While structured data on the common causes of helicopter accidents in India are not widely published, U.S. data indicate that it is private or personal chopper flights that carry a greater risk of a crash, as opposed to organised trips for commercial purposes, including tourism. From a technological viewpoint, rotorcraft have moved from being high-risk single-engine machines to twin-engine ones, and have been incorporating Safety Management Systems (SMS) on board.
According to the International Helicopter Safety Foundation (IHSF), things have moved from entirely manual controls to Automatic Flight Control Systems (AFCS), which have an attitude recovery mode for regaining or maintaining control of the craft in reduced visibility conditions, or Unintentional Instrument Meteorological Conditions (UIMC) situations, enhancing situational awareness and reducing pilot workload. Under UIMC, typically bad weather, the pilot must take recourse to instrument information rather than visual indicators.
It will take a technical evaluation to determine whether it was pilot error, or mechanical failure and/or just engine failure that caused the crash of Gen.
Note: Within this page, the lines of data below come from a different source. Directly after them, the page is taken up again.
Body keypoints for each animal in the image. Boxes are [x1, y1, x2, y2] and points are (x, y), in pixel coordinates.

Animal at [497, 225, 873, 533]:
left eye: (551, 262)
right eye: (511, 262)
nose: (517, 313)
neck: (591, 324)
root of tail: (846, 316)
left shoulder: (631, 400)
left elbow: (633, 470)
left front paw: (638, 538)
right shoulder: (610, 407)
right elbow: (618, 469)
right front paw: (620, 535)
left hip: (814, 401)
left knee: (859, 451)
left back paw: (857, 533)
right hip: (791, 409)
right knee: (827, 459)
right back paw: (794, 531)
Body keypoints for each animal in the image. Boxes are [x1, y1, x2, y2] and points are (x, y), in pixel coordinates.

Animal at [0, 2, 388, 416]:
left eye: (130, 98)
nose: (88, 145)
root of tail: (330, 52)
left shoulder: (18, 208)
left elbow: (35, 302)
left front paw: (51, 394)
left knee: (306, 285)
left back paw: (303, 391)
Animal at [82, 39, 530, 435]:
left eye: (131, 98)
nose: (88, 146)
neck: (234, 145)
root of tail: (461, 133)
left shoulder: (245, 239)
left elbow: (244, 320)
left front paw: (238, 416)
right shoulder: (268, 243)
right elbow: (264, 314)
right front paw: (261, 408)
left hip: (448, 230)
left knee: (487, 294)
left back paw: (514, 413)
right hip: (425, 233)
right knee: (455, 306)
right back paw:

Rawat’s chopper. U.S. data from the federal government mention a fatal accident rate of 0.72 per 100,000 flight hours in 2018 for helicopters, while passenger planes are considered safer, with a fatal accident rate of zero in many years. Military helicopters are heavier and intended for difficult terrain and deployments compared to light ones used in commercial aviation.
Interestingly, general aviation involving planes (not commercial flights) has a higher fatal accident rate: this type of flying, including recreational flying, says US broadcaster NPR, is statistically more dangerous, with a fatal accident rate of more than one accident per 100,000 flying hours in 2018.
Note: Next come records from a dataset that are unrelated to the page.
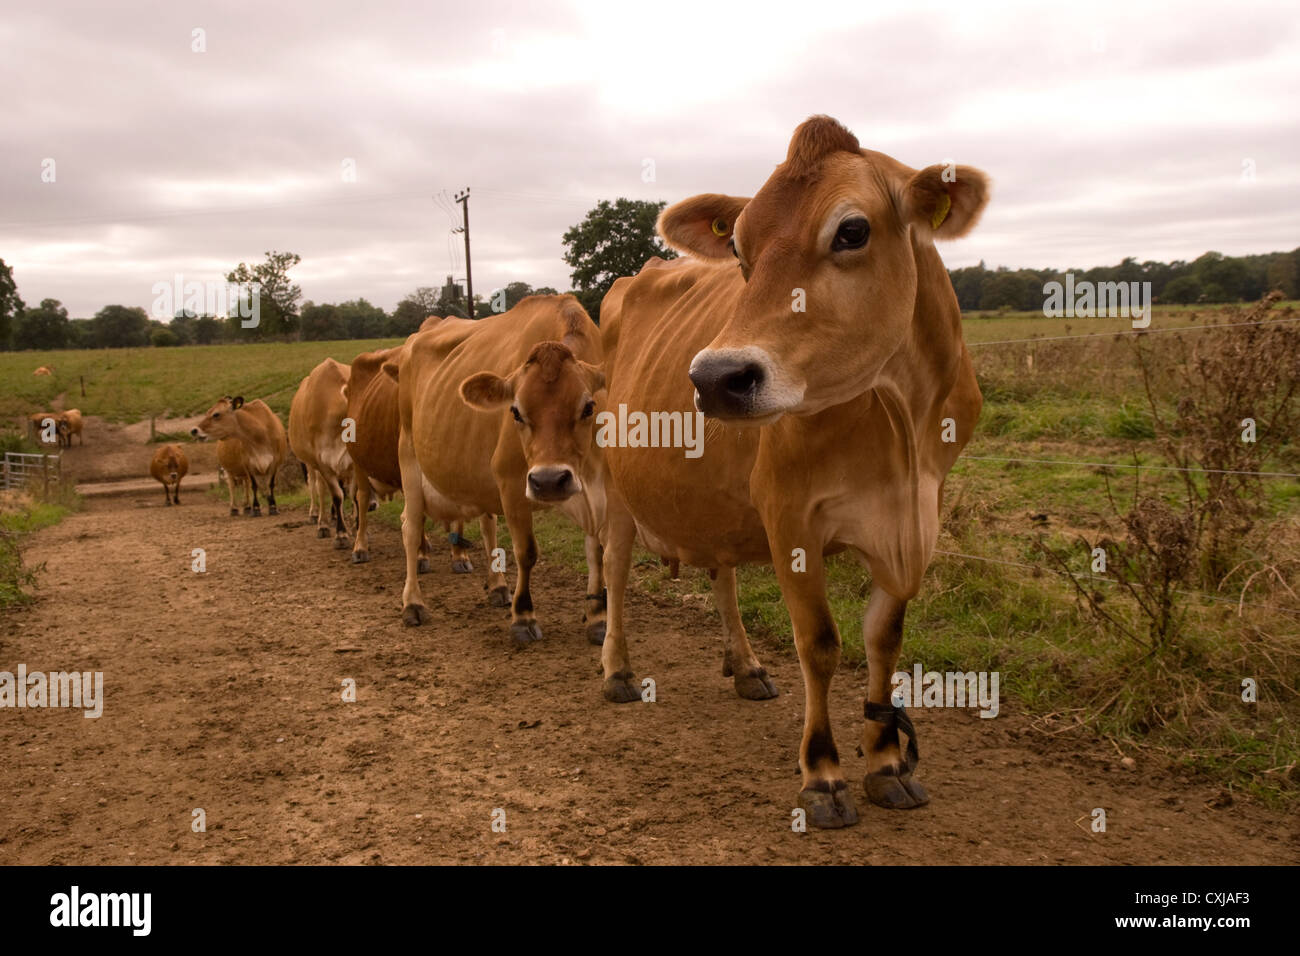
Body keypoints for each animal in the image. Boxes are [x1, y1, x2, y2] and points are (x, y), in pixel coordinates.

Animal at [289, 358, 356, 548]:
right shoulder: (322, 462)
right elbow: (336, 495)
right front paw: (341, 534)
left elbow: (353, 494)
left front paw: (356, 527)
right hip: (310, 463)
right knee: (316, 486)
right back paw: (321, 521)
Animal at [392, 295, 605, 647]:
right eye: (515, 411)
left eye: (588, 407)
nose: (548, 481)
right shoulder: (511, 481)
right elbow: (526, 551)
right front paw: (524, 616)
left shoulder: (598, 485)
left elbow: (597, 548)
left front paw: (598, 617)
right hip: (409, 456)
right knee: (410, 529)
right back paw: (413, 603)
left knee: (487, 525)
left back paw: (498, 585)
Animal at [595, 115, 982, 827]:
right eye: (739, 248)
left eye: (852, 230)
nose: (714, 378)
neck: (900, 420)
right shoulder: (789, 514)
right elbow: (820, 642)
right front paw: (823, 775)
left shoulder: (916, 515)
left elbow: (885, 638)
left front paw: (887, 762)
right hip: (612, 482)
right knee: (613, 569)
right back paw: (617, 671)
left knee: (720, 571)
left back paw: (745, 665)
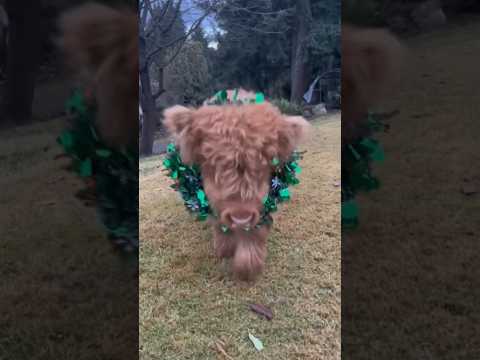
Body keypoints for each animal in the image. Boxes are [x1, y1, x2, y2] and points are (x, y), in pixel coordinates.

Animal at [163, 101, 310, 282]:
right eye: (212, 164)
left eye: (264, 164)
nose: (241, 217)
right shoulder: (210, 202)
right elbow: (220, 225)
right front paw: (224, 250)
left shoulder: (263, 207)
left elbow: (252, 235)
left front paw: (247, 269)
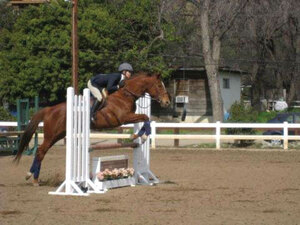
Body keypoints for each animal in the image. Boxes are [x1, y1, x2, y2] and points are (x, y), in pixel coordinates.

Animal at [14, 72, 169, 185]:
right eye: (159, 86)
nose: (167, 102)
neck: (126, 94)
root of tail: (49, 109)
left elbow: (145, 118)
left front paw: (137, 136)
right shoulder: (124, 118)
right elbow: (145, 117)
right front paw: (141, 136)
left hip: (58, 134)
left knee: (41, 151)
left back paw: (31, 176)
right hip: (52, 134)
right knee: (41, 151)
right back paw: (33, 178)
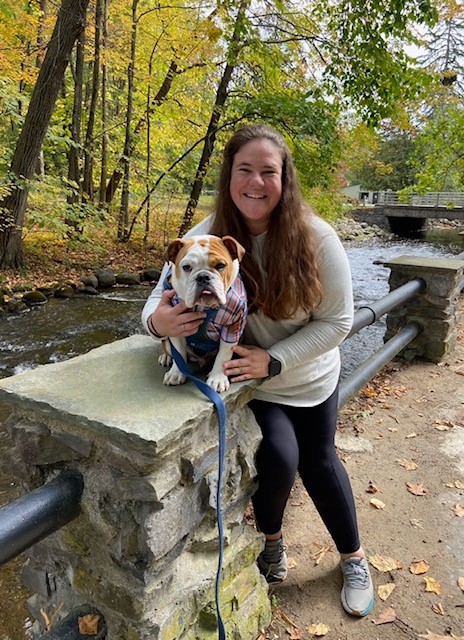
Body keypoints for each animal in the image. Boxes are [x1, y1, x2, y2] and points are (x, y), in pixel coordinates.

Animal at [159, 235, 248, 392]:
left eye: (220, 265)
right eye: (186, 267)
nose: (203, 277)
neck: (204, 307)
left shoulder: (233, 325)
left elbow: (224, 355)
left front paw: (217, 379)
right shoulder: (175, 324)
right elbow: (179, 353)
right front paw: (176, 373)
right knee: (167, 346)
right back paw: (166, 357)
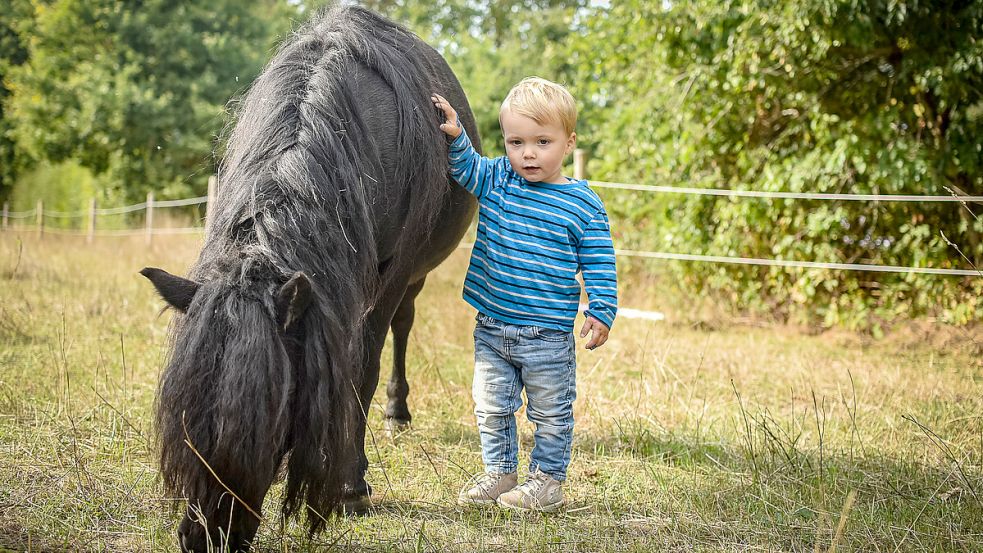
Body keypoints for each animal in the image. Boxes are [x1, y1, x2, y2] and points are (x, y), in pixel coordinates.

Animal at [143, 6, 480, 548]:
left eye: (270, 417)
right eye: (181, 421)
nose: (205, 537)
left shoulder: (390, 278)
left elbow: (361, 368)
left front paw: (350, 488)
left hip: (413, 278)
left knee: (403, 328)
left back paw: (397, 413)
It will take a technical evaluation to determine whether it was pilot error, or mechanical failure and/or just engine failure that caused the crash of Gen. Rawat’s chopper.
What was the profile of the helicopter that crashed?
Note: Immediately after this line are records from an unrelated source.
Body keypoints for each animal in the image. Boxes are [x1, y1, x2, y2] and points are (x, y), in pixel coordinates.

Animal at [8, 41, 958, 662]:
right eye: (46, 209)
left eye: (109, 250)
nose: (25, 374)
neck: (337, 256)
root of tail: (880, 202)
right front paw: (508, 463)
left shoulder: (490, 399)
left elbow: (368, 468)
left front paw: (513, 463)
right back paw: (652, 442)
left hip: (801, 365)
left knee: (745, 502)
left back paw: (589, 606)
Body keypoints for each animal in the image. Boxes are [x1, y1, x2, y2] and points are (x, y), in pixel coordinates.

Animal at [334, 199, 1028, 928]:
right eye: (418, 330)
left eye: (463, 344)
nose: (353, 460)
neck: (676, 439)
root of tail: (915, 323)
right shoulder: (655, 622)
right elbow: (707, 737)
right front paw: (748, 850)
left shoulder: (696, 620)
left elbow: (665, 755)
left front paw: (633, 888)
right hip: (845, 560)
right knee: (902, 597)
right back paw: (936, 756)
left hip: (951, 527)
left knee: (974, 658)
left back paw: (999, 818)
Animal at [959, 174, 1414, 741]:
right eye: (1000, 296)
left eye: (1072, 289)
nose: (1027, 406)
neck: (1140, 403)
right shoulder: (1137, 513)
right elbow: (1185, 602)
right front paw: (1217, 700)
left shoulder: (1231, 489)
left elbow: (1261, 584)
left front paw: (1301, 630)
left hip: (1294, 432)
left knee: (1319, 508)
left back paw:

Rosoboronexport, the Russian company has this to say about the performance capability of the Mi-17V-5 military/transport helicopter, which the IAF has acquired in large numbers. The advantages of the copter claimed by the firm include: “operability in any geographical and climatic conditions, day and night, in adverse weather; operability in high-altitude and hot conditions.”
It says the particular model of chopper has “a modern avionics suite providing round-the-clock employment of the helicopter and weapons.” Media reports said in February 2016, that a final batch of Mi 17V-5 helicopters was delivered to India that year by Rosoboronexport, a company of Rostec State Corporation, which covered 151 units in all, produced by the Kazan Helicopter Plant. In 2019, the IAF opened a repair and overhaul facility for this model of helicopter in Chandigarh.
Even with advancements in helicopter safety technology, and a heavy emphasis on instrument training for pilots, the United States Helicopter Safety Team (USHST) hopes to achieve only a 0.55 fatal accidents rate per 100,000 flight hours by 2025, within the overall goal of zero accidents. The International Helicopter Safety Foundation says in its golden rules for helicopter pilots, that besides anticipating worse weather than has been forecast, there must be alternative route plans, and in the worst-case situation, pilots should “be prepared to divert, turn around or land. Make sure there is an alternative course of action available should the weather conditions preclude the completion of the flight as planned. In other words, don’t be afraid to land and live.”
Given the shocking nature of the crash involving the CDS of India’s Defence services, questions are bound to arise whether all safety parameters were firmly adhered to, and, with such a protocol in place, the increasing incidence of lightning, climate change-linked adverse weather and unanticipated factors played a part.